> **SUPPLIED INFORMATION**:
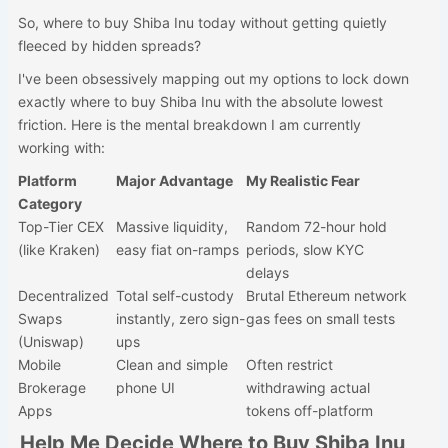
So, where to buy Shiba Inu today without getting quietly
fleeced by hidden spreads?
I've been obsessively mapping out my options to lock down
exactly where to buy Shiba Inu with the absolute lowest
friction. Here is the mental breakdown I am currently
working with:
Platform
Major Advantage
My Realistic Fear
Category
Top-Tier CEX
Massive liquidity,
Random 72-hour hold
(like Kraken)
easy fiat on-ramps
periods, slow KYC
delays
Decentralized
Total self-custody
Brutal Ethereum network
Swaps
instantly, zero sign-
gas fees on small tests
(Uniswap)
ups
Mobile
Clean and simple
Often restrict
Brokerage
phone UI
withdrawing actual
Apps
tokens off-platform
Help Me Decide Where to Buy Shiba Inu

---

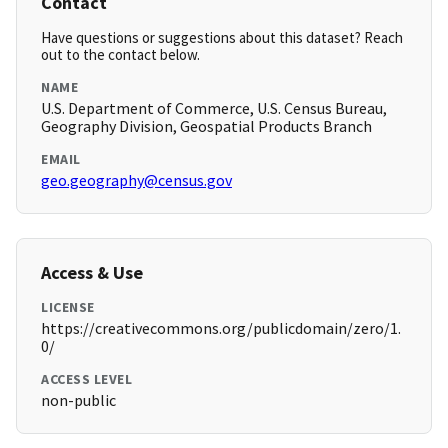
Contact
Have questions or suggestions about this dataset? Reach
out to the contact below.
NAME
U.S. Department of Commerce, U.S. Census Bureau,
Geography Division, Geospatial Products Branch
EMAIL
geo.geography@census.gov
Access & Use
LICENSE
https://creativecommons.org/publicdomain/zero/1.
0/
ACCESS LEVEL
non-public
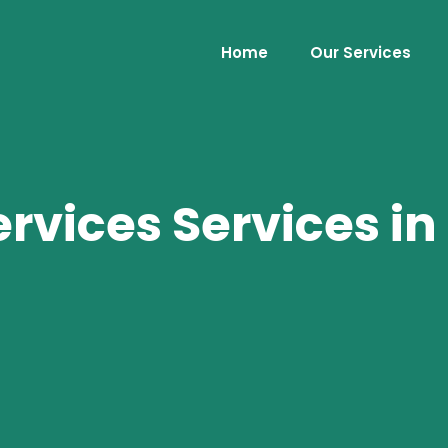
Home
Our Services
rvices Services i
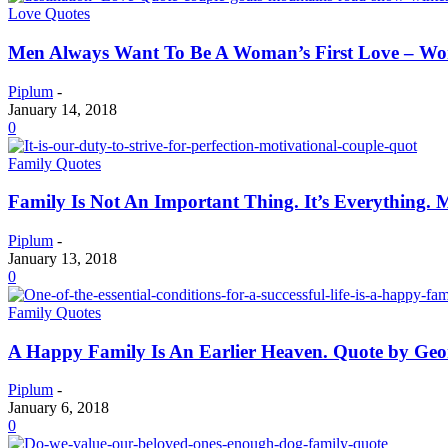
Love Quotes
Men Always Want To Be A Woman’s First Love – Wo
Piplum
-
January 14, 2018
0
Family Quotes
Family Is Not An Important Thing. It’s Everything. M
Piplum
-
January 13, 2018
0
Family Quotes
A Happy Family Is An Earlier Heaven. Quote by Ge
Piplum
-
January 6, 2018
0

...

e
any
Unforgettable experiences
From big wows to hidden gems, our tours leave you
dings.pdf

> **REQUIRED WORK**: Lines that hold "Love" are the ones to copy, so pick each out from the data.

> **RESULT FOR THIS EXERCISE**:
Love Quotes
Men Always Want To Be A Woman’s First Love – Wo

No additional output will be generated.